More Japanese schools offer whale meat lunch

More than 1.6 tons of whale meat were served as school lunch in over 100 schools in Kyoto, Osaka and Nara prefectures and Tokyo in January, almost double of the amount for the whole 2005, Kyodo News reported Tuesday.

The education board of Japan's central prefecture of Wakayama, with its strong whaling tradition, is promoting the use of whale meat in schools. The efforts were viewed as necessary since Japan's inventory of whale meat has doubled in the past decade.

Japan's whaling program, dubbed "research whaling", has been under harsh criticism from ecologists worldwide who see the program as a cover for commercial hunting. Whale meats are sold in the country's domestic markets after the whales are killed for the so-called "research".

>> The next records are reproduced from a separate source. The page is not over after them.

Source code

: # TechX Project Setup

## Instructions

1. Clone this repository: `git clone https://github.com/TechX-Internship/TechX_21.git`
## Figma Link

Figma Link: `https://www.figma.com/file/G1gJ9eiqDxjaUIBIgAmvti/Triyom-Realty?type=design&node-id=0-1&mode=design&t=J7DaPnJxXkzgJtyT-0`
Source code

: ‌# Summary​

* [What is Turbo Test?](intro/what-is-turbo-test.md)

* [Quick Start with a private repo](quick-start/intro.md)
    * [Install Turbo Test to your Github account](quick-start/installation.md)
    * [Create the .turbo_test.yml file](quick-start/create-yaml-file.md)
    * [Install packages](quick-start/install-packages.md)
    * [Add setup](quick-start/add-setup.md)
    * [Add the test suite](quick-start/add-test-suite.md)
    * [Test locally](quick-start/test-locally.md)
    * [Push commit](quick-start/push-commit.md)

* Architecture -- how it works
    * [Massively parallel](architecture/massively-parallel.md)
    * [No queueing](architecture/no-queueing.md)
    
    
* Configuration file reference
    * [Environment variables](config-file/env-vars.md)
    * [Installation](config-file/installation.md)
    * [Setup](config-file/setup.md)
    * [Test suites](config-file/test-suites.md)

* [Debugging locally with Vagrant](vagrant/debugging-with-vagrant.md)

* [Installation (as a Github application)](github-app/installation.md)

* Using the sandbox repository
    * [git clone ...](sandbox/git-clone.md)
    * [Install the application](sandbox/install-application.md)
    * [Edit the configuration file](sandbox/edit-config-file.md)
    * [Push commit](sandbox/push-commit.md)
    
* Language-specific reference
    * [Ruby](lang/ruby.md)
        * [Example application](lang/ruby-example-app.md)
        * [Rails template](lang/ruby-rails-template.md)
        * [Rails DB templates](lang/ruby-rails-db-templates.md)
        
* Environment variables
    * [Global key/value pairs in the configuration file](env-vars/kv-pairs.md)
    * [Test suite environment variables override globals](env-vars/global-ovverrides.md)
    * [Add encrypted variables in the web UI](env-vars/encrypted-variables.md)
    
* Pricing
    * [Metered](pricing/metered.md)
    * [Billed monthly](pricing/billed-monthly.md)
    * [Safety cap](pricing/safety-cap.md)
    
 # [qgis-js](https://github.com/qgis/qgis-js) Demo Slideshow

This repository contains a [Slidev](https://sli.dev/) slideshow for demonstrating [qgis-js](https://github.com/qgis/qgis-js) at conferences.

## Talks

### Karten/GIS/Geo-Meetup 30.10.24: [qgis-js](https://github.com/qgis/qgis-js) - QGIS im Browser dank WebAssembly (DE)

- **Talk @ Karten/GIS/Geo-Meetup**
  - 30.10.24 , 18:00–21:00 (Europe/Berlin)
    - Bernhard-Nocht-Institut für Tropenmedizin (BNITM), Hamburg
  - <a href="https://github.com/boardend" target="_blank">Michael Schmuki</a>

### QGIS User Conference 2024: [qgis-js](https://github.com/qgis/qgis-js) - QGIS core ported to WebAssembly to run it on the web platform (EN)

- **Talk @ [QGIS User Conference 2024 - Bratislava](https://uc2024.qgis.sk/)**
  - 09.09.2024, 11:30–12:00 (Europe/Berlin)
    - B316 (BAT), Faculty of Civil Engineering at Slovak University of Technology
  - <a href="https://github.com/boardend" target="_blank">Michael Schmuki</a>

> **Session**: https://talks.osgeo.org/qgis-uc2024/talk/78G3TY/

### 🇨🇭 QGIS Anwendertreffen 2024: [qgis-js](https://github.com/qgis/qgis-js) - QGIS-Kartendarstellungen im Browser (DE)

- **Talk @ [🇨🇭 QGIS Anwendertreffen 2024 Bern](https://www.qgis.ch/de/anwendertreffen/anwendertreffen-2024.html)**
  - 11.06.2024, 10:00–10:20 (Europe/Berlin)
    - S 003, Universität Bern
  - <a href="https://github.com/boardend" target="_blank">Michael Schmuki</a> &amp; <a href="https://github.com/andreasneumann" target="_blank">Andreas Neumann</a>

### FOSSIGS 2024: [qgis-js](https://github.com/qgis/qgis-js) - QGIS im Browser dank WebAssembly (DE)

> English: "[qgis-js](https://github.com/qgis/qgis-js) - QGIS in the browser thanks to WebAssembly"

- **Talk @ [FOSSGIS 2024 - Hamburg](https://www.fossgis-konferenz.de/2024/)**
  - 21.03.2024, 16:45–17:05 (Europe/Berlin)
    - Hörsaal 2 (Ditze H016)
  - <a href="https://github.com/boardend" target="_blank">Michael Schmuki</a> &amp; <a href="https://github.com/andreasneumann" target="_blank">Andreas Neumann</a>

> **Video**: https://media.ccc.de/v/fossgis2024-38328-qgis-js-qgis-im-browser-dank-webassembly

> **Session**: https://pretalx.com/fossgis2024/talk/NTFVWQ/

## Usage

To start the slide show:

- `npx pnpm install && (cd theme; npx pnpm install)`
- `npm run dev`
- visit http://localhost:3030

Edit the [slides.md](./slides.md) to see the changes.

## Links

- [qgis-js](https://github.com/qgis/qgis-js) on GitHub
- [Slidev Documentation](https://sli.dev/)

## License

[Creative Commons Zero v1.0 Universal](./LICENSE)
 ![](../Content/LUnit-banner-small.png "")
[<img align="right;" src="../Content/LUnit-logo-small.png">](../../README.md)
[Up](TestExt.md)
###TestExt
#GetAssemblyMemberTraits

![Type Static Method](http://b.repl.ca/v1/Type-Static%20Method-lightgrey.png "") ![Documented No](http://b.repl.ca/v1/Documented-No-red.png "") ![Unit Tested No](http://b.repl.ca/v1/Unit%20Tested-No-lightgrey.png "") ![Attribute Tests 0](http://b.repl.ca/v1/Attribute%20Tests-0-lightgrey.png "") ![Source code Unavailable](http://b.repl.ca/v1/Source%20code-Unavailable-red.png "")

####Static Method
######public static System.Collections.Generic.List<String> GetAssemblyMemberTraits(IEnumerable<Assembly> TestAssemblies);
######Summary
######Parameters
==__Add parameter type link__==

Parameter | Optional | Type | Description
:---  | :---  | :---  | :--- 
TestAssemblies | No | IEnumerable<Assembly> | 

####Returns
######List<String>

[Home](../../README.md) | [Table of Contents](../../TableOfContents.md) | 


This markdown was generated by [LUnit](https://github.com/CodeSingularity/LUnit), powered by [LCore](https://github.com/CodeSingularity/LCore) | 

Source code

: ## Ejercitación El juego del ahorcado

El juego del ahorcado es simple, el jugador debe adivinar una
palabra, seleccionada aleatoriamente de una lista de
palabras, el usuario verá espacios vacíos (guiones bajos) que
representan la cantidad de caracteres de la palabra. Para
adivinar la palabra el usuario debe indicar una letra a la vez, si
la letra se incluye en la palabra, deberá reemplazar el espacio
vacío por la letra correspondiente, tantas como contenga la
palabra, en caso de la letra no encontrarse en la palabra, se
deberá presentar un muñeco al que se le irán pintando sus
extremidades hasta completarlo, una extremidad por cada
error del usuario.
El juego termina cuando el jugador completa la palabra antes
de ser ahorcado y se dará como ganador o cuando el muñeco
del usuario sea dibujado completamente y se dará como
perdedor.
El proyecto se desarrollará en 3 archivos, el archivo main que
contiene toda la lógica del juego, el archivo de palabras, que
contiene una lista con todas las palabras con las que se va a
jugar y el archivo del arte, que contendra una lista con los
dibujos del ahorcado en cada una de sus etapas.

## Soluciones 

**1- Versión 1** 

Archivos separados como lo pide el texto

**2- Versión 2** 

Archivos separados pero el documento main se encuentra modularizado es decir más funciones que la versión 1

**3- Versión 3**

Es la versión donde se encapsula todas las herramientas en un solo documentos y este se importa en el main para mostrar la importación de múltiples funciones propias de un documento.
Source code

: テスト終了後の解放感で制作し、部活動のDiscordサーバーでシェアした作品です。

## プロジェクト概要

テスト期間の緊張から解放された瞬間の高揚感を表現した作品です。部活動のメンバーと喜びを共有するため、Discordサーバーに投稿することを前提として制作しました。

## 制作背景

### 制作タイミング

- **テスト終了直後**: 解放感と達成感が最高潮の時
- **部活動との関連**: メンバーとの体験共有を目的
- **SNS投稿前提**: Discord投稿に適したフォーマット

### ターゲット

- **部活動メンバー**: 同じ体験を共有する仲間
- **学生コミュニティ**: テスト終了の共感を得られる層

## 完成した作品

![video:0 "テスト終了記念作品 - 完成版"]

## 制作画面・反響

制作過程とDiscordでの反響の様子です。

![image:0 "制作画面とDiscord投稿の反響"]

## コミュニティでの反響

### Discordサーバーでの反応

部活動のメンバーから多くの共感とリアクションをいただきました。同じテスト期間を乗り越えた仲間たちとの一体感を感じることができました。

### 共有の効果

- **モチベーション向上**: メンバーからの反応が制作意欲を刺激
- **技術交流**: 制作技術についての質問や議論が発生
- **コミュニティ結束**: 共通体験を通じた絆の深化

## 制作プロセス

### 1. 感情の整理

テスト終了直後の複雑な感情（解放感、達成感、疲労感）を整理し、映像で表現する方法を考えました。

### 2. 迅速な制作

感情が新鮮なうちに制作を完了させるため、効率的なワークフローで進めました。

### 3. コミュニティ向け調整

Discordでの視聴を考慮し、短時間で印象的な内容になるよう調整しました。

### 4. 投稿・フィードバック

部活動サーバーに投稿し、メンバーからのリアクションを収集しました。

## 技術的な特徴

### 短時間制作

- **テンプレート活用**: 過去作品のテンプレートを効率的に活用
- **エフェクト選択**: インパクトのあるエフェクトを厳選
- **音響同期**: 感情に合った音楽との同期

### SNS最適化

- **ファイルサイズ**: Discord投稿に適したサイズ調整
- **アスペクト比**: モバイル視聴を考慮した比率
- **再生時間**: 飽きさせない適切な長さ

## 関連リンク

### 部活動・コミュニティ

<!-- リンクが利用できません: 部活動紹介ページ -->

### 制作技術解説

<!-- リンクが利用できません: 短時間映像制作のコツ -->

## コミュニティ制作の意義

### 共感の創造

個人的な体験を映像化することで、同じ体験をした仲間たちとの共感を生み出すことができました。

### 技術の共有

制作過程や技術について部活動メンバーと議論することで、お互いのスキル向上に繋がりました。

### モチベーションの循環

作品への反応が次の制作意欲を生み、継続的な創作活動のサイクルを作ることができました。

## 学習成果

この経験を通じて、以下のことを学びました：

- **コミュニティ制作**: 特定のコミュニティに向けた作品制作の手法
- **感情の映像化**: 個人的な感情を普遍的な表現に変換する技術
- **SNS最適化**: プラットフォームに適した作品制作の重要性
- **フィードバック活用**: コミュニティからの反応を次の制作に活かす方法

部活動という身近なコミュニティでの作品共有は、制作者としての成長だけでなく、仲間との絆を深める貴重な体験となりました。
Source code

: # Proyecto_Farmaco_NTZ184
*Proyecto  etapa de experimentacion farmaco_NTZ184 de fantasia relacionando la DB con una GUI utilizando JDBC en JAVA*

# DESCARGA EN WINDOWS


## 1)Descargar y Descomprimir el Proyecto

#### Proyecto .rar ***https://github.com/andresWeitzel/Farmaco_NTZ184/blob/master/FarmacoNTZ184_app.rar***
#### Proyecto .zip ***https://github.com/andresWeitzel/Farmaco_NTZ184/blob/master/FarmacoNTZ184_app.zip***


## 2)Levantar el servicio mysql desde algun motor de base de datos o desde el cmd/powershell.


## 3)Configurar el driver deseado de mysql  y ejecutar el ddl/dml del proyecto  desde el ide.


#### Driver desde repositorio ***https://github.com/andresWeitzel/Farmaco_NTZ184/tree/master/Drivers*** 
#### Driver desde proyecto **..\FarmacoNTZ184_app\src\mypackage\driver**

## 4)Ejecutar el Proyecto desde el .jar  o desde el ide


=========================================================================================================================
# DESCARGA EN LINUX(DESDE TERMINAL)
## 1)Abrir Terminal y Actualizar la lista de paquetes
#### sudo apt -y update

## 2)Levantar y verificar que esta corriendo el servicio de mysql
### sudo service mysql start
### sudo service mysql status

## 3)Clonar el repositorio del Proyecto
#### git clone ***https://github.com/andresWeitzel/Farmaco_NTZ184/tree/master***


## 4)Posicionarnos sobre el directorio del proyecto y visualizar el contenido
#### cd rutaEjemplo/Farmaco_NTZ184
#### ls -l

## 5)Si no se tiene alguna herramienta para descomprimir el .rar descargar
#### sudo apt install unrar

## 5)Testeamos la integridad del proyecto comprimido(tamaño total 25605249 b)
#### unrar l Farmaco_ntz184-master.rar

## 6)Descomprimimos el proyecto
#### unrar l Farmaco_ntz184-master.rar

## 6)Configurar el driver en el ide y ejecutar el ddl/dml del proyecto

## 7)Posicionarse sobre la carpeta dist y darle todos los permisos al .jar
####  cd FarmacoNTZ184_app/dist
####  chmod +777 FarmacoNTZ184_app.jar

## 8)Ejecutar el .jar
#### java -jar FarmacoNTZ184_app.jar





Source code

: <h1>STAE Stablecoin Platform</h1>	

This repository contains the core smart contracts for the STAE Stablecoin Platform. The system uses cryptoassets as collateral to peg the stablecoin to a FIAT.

Wakayama resumed the regular use of whale meat for school lunch in January 2005, introducing whale meat dishes to over 200 schools last year. It has also asked education boards of other prefectures to use the meat. Schools in Nara and other prefectures began to offer whale meat from the latter half of 2005.

Last year, around 1,035 tons of whale meat hit the market in Japan, according to the Fishery Agency.

The International Whaling Commission banned commercial whaling in 1986 but approved limited hunts for research purposes a year later.

Except in whaling areas, the use of whale meat for school lunch in Japan has been suspended in the 1980s, according to Kyodo.